Anyway, assuming the theory is correct, their method sounds pretty plausible to me (also assuming I'm understanding the paper and article right).
Basically, the size of a black hole event horizon depends mainly on its mass. However, if the black hole is spinning (most or all are believed to due to conservation of momentum), the event horizon contracts due to frame dragging.
Of course, we can't directly see the event horizon to measure it like we can measure the sun's radius. These black holes are far too distant to resolve. But, matter falling into the black hole is heated up due to friction. Just before it passes the event horizon, it gets so hot it emits x-rays that are detectable from earth.
The clever part is that the energy of the x-rays is correlated to the emitting particle's radius from the center of the black hole, since as particles spiral in further, they heat up more and more. So if you know the mass and can measure the highest frequency of the emissions, you can calculate the rate of spin. Of course, finding the mass and measuring those x-rays is not at all trivial, and the final step of calculating the spin probably took the 6 researchers who published the paper a year or so worth of work.

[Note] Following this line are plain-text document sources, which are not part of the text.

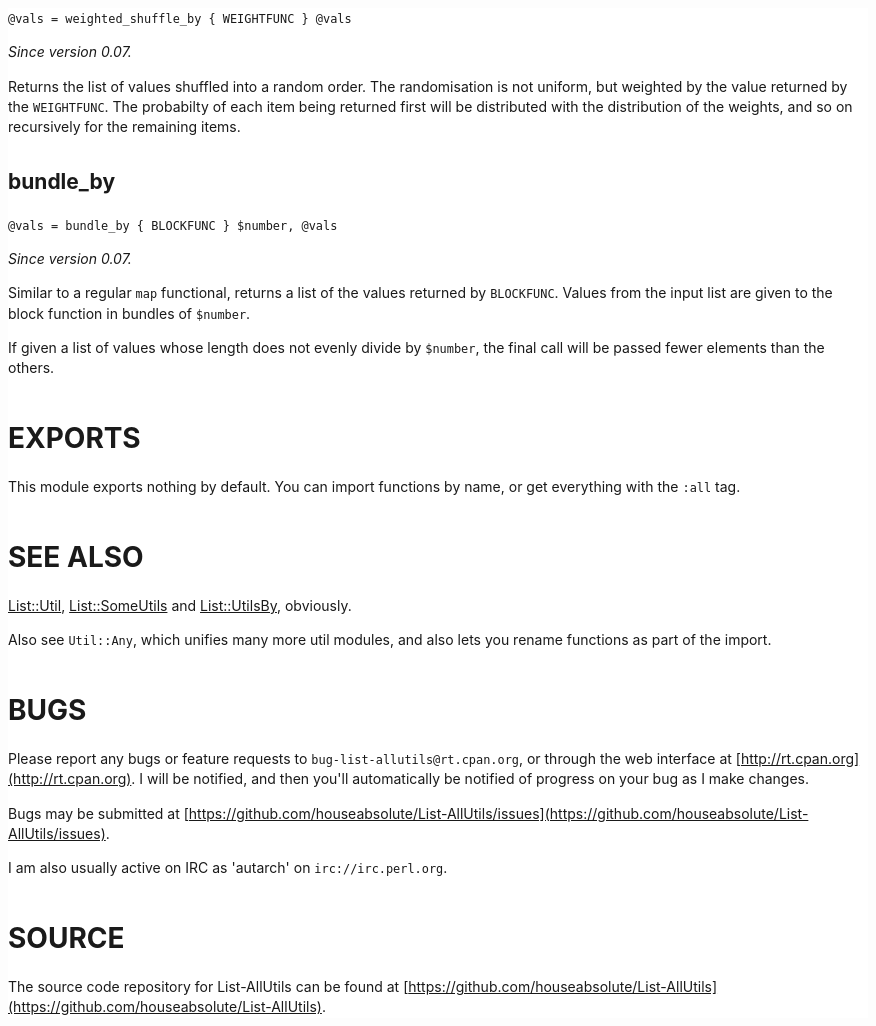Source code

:     @vals = weighted_shuffle_by { WEIGHTFUNC } @vals

_Since version 0.07._

Returns the list of values shuffled into a random order. The randomisation is
not uniform, but weighted by the value returned by the `WEIGHTFUNC`. The
probabilty of each item being returned first will be distributed with the
distribution of the weights, and so on recursively for the remaining items.

## bundle\_by

    @vals = bundle_by { BLOCKFUNC } $number, @vals

_Since version 0.07._

Similar to a regular `map` functional, returns a list of the values returned
by `BLOCKFUNC`. Values from the input list are given to the block function in
bundles of `$number`.

If given a list of values whose length does not evenly divide by `$number`,
the final call will be passed fewer elements than the others.

# EXPORTS

This module exports nothing by default. You can import functions by
name, or get everything with the `:all` tag.

# SEE ALSO

[List::Util](https://metacpan.org/pod/List%3A%3AUtil),  [List::SomeUtils](https://metacpan.org/pod/List%3A%3ASomeUtils) and [List::UtilsBy](https://metacpan.org/pod/List%3A%3AUtilsBy), obviously.

Also see `Util::Any`, which unifies many more util modules, and also
lets you rename functions as part of the import.

# BUGS

Please report any bugs or feature requests to
`bug-list-allutils@rt.cpan.org`, or through the web interface at
[http://rt.cpan.org](http://rt.cpan.org).  I will be notified, and then you'll
automatically be notified of progress on your bug as I make changes.

Bugs may be submitted at [https://github.com/houseabsolute/List-AllUtils/issues](https://github.com/houseabsolute/List-AllUtils/issues).

I am also usually active on IRC as 'autarch' on `irc://irc.perl.org`.

# SOURCE

The source code repository for List-AllUtils can be found at [https://github.com/houseabsolute/List-AllUtils](https://github.com/houseabsolute/List-AllUtils).
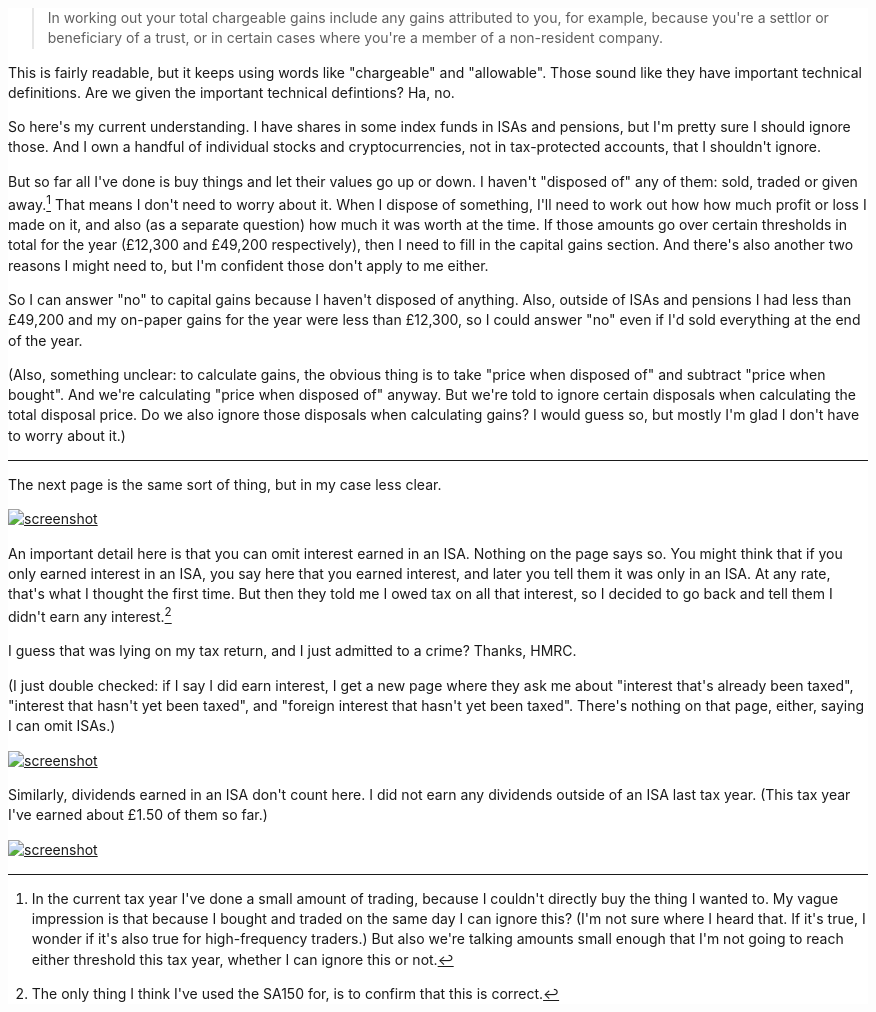 > In working out your total chargeable gains include any gains attributed to you, for example, because you're a settlor or beneficiary of a trust, or in certain cases where you're a member of a non-resident company.

This is fairly readable, but it keeps using words like "chargeable" and "allowable". Those sound like they have important technical definitions. Are we given the important technical defintions? Ha, no.

So here's my current understanding. I have shares in some index funds in ISAs and pensions, but I'm pretty sure I should ignore those. And I own a handful of individual stocks and cryptocurrencies, not in tax-protected accounts, that I shouldn't ignore.

But so far all I've done is buy things and let their values go up or down. I haven't "disposed of" any of them: sold, traded or given away.[^trade-crypto] That means I don't need to worry about it. When I dispose of something, I'll need to work out how how much profit or loss I made on it, and also (as a separate question) how much it was worth at the time. If those amounts go over certain thresholds in total for the year (£12,300 and £49,200 respectively), then I need to fill in the capital gains section. And there's also another two reasons I might need to, but I'm confident those don't apply to me either.

[^trade-crypto]: In the current tax year I've done a small amount of trading, because I couldn't directly buy the thing I wanted to. My vague impression is that because I bought and traded on the same day I can ignore this? (I'm not sure where I heard that. If it's true, I wonder if it's also true for high-frequency traders.) But also we're talking amounts small enough that I'm not going to reach either threshold this tax year, whether I can ignore this or not.

So I can answer "no" to capital gains because I haven't disposed of anything. Also, outside of ISAs and pensions I had less than £49,200 and my on-paper gains for the year were less than £12,300, so I could answer "no" even if I'd sold everything at the end of the year.

(Also, something unclear: to calculate gains, the obvious thing is to take "price when disposed of" and subtract "price when bought". And we're calculating "price when disposed of" anyway. But we're told to ignore certain disposals when calculating the total disposal price. Do we also ignore those disposals when calculating gains? I would guess so, but mostly I'm glad I don't have to worry about it.)

---

The next page is the same sort of thing, but in my case less clear.

<a href="/images/uk-self-assessment/04.01-interest.png"><img src="/images/uk-self-assessment/04.01-interest.png" style="max-width: 100%" alt="screenshot"></a>

An important detail here is that you can omit interest earned in an ISA. Nothing on the page says so. You might think that if you only earned interest in an ISA, you say here that you earned interest, and later you tell them it was only in an ISA. At any rate, that's what I thought the first time. But then they told me I owed tax on all that interest, so I decided to go back and tell them I didn't earn any interest.[^isa-sa150]

[^isa-sa150]: The only thing I think I've used the SA150 for, is to confirm that this is correct.

I guess that was lying on my tax return, and I just admitted to a crime? Thanks, HMRC.

(I just double checked: if I say I did earn interest, I get a new page where they ask me about "interest that's already been taxed", "interest that hasn't yet been taxed", and "foreign interest that hasn't yet been taxed". There's nothing on that page, either, saying I can omit ISAs.)

<a href="/images/uk-self-assessment/04.02-dividends.png"><img src="/images/uk-self-assessment/04.02-dividends.png" style="max-width: 100%" alt="screenshot"></a>

Similarly, dividends earned in an ISA don't count here. I did not earn any dividends outside of an ISA last tax year. (This tax year I've earned about £1.50 of them so far.)

<a href="/images/uk-self-assessment/04.03-pension.png"><img src="/images/uk-self-assessment/04.03-pension.png" style="max-width: 100%" alt="screenshot"></a>


[^std]: In this context.
[^dial-up]: When I switched ISP, there was a week when my new one failed to connect me and I had to use mobile data for internet. As it happens I didn't use more than my contracted amount, but if I had... strictly it doesn't sound like that would be covered? I kind of guess I'd be able to claim for some of it, even though this page only mentions dial-up, but I'm not sure.
[^evidence]: I assume this means something like "reasonably compelling evidence that I spent the amount I claim to have spent". Strictly speaking, if I said "I spent £10/week extra" that would be evidence I spent £10/week extra, because I'm a fairly honest person (citation needed) and I am more likely to say something if that thing is true than if it is false. But I somehow feel like HMRC would not accept this evidence.
[^ledger]: I track my finances with [Ledger](https://en.wikipedia.org/wiki/Ledger_%28software%29), and apply a tag to all gift aided charity contributions.
[^owe-gross]: I think "owe" here means gross, not net. That is, the question isn't "will I have paid less tax in these buckets than I'm required to", which I don't think is a question that makes sense after I've paid any tax at all. (When I pay tax it doesn't offset specific tax buckets, it just offsets my total tax bill.) Rather, the question is "will the amount I'm required to pay in these buckets be more than £0". This is a different use of the word "owe" than in the previous question, but ¯\\_(ツ)\_/¯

In General Relativity, gravity is the warping of space you refer to. The warp is the path light would take when travelling through that region. Everything with mass warps space-time a bit, and black holes do so a lot; so much so that any light you emit inside the event horizon bends around until it's in the singularity no matter where you aimed it initially.
Gravitons are a proposed quantum paritcle, and black holes and quantum physics haven't been reconciled yet. The warping-of-space-time explaination doesn't have the "why can gravitons get out" problem. I don't know what the quantum physics answer will be.
I have suffered from being misunderstood, but I would have suffered a hell of a lot more if I had been understood.